• Records for the exercise:
****************************************
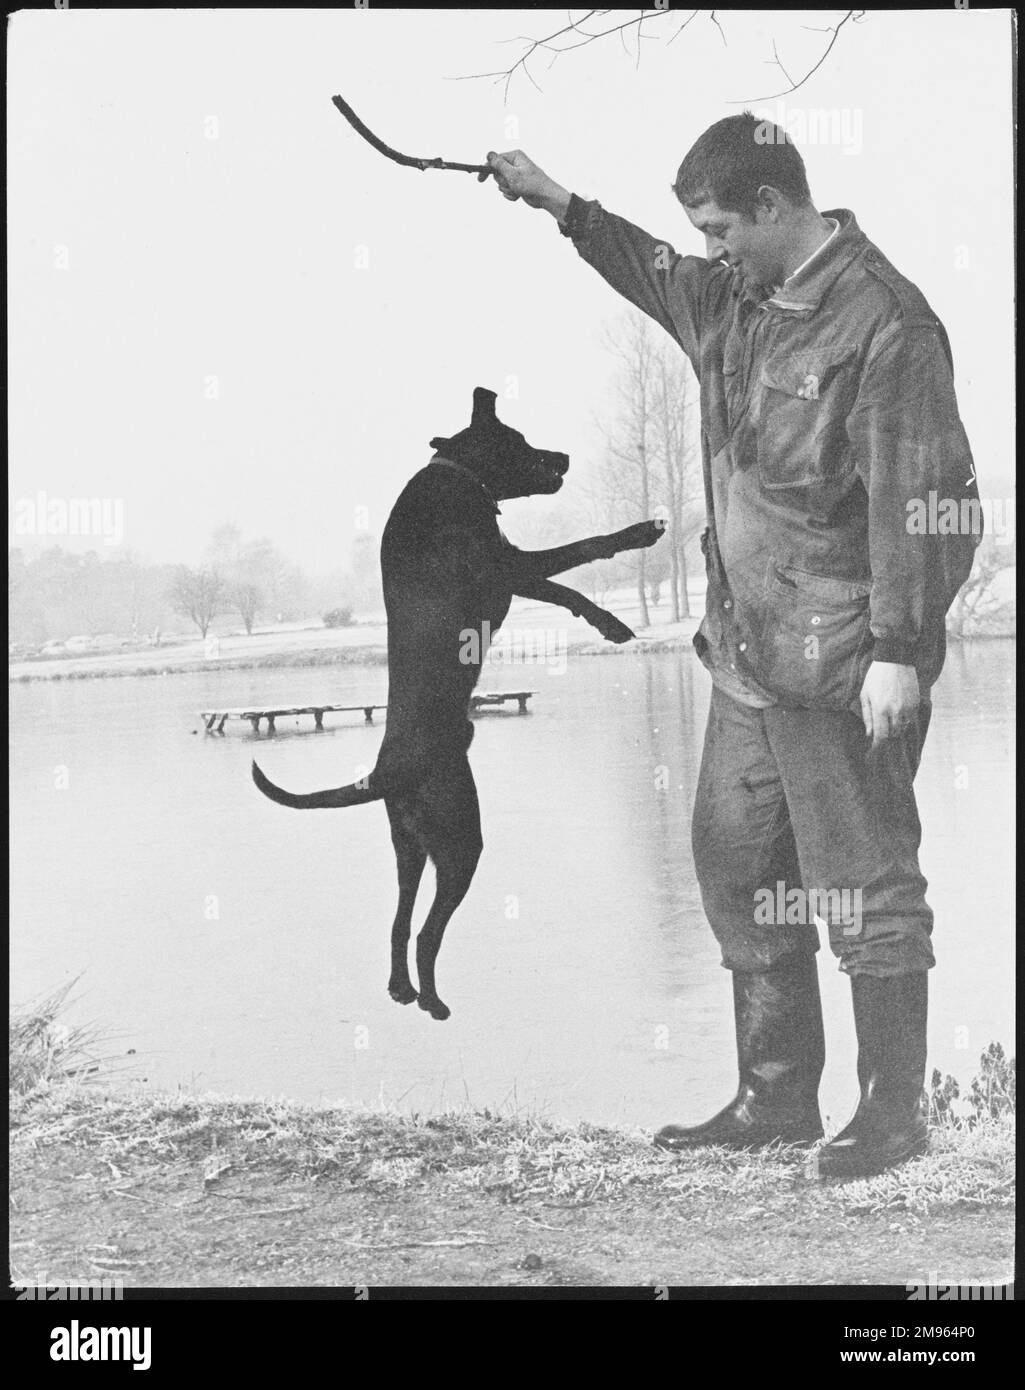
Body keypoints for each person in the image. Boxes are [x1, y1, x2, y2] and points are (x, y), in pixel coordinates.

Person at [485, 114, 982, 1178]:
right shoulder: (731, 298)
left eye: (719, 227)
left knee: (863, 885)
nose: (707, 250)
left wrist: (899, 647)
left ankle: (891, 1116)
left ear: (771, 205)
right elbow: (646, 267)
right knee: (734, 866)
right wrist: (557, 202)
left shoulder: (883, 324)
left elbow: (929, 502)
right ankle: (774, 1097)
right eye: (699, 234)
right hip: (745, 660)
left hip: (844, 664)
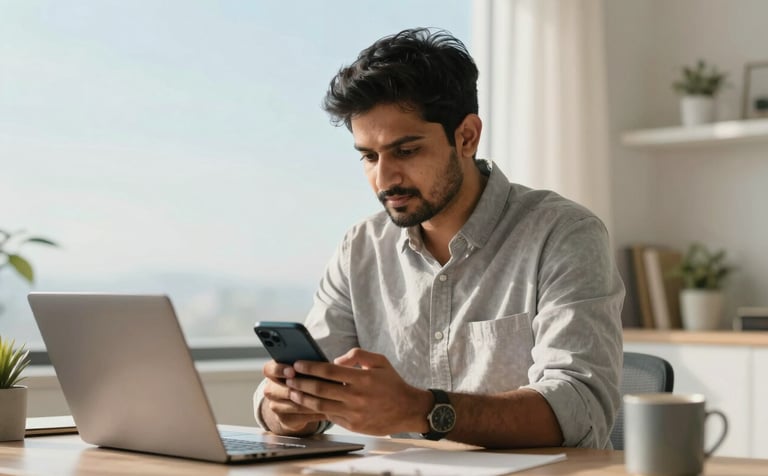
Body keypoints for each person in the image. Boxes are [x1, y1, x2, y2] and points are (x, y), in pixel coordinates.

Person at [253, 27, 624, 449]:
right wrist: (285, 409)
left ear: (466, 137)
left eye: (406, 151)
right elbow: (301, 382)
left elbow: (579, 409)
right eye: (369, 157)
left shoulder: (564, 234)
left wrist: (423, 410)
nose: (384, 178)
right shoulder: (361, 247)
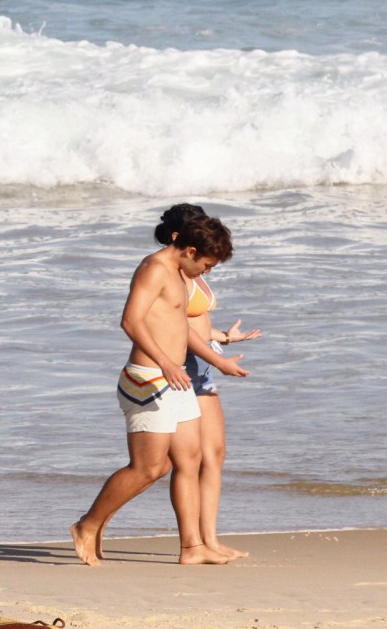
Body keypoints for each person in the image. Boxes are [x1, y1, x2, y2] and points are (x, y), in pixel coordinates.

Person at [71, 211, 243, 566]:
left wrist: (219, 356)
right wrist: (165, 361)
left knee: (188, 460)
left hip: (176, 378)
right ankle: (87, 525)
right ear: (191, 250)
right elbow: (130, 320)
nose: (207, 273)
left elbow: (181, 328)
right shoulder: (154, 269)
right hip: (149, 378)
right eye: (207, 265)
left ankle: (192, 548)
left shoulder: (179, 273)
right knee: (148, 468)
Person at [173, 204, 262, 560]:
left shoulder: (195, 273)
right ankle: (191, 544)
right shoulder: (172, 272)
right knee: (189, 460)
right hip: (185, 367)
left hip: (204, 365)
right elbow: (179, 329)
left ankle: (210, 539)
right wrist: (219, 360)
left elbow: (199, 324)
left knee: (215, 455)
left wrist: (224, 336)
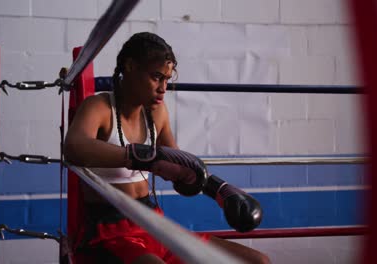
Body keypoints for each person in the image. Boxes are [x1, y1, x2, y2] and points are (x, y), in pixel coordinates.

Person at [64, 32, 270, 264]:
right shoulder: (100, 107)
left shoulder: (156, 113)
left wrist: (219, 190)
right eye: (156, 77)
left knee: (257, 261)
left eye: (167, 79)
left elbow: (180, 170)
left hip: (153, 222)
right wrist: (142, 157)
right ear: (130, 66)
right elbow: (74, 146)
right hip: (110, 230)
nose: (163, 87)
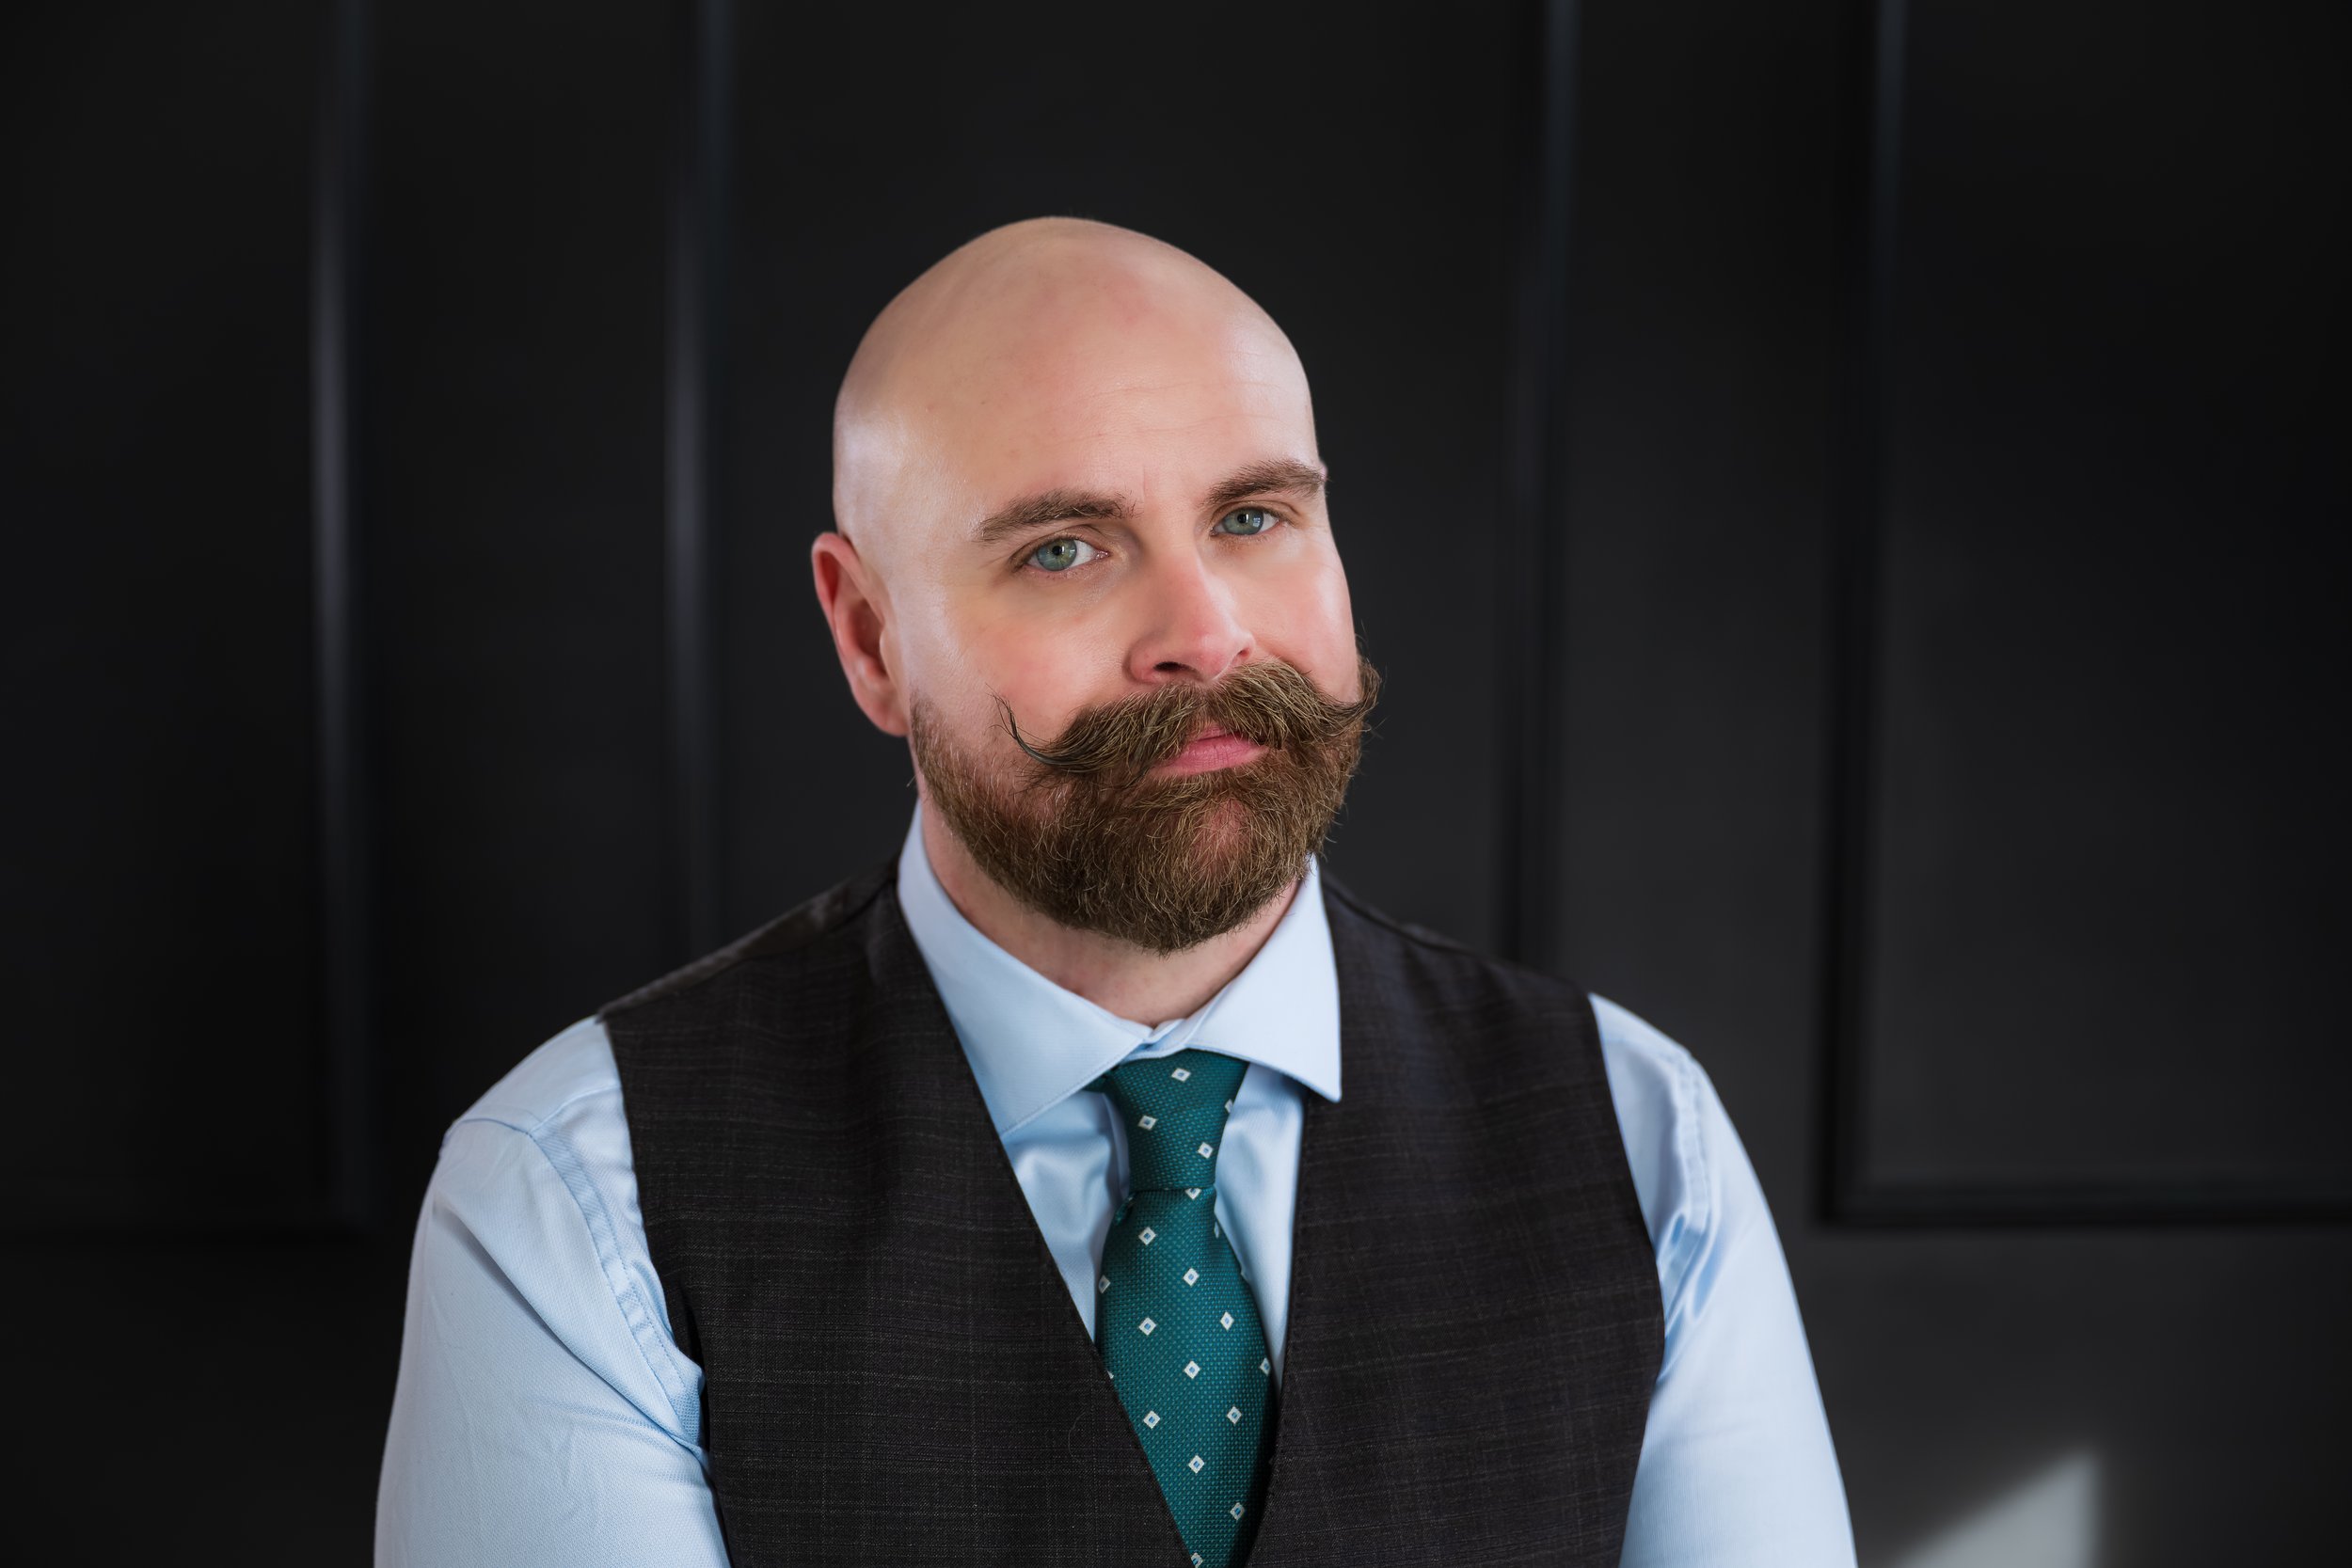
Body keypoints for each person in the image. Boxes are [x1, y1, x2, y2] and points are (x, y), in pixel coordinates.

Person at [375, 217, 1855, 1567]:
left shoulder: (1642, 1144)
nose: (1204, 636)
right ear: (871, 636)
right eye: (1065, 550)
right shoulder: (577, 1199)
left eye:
****************************************
Pictures are to be left out, and each line from the one that contains "left wrist: (423, 410)" through the end of the listing is to be copied exactly.

• Response below:
left wrist: (423, 410)
nose: (384, 178)
right shoulder: (361, 247)
Body keypoints for each person in the image. Boxes are [x1, y1, x2, y2] and points are (x, y), in pixel coordinates.

Person at [71, 211, 243, 566]:
left wrist: (219, 356)
right wrist: (165, 361)
left knee: (188, 460)
left hip: (176, 378)
right ankle: (87, 525)
right ear: (191, 250)
right elbow: (130, 320)
nose: (207, 273)
left elbow: (181, 328)
right shoulder: (154, 269)
right hip: (149, 378)
right eye: (207, 265)
left ankle: (192, 548)
left shoulder: (179, 273)
right knee: (148, 468)
Person at [173, 204, 262, 560]:
left shoulder: (195, 273)
right ankle: (191, 544)
right shoulder: (172, 272)
right knee: (189, 460)
right hip: (185, 367)
left hip: (204, 365)
right elbow: (179, 329)
left ankle: (210, 539)
right wrist: (219, 360)
left elbow: (199, 324)
left knee: (215, 455)
left wrist: (224, 336)
Body keypoints for each person in the image. Boxes are [x1, y1, x2, y2] and points are (x, y), in pixel coordinates.

Person at [64, 32, 270, 264]:
right shoulder: (100, 107)
left shoulder: (156, 113)
left wrist: (219, 190)
right eye: (156, 77)
left knee: (257, 261)
left eye: (167, 79)
left elbow: (180, 170)
left hip: (153, 222)
right wrist: (142, 157)
right ear: (130, 66)
right elbow: (74, 146)
right hip: (110, 230)
nose: (163, 87)
Body keypoints for each person in the image. Boxes are [x1, y1, x2, y2] and points are (x, y), in pixel coordinates.

Person at [375, 217, 1855, 1567]:
left shoulder: (1642, 1144)
nose: (1204, 636)
right ear: (871, 636)
right eye: (1065, 550)
right shoulder: (577, 1199)
left eye:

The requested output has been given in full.